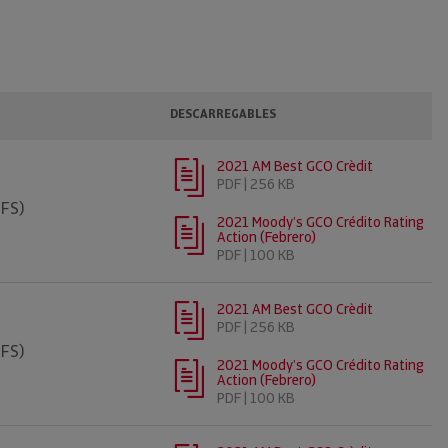
DESCARREGABLES
2021 AM Best GCO Crèdit
PDF | 256 KB
IFS)
2021 Moody’s GCO Crédito Rating
Action (Febrero)
PDF | 100 KB
2021 AM Best GCO Crèdit
PDF | 256 KB
IFS)
2021 Moody’s GCO Crédito Rating
Action (Febrero)
PDF | 100 KB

★ ★ ★

Return the material in full, word for word, and skip the pictures.

**Answer space**
DESCARREGABLES
2021 AM Best GCO Crèdit
PDF | 256 KB
IFS)
2021 Moody’s GCO Crédito Rating
Action (Febrero)
PDF | 100 KB
2021 AM Best GCO Crèdit
PDF | 256 KB
IFS)
2021 Moody’s GCO Crédito Rating
Action (Febrero)
PDF | 100 KB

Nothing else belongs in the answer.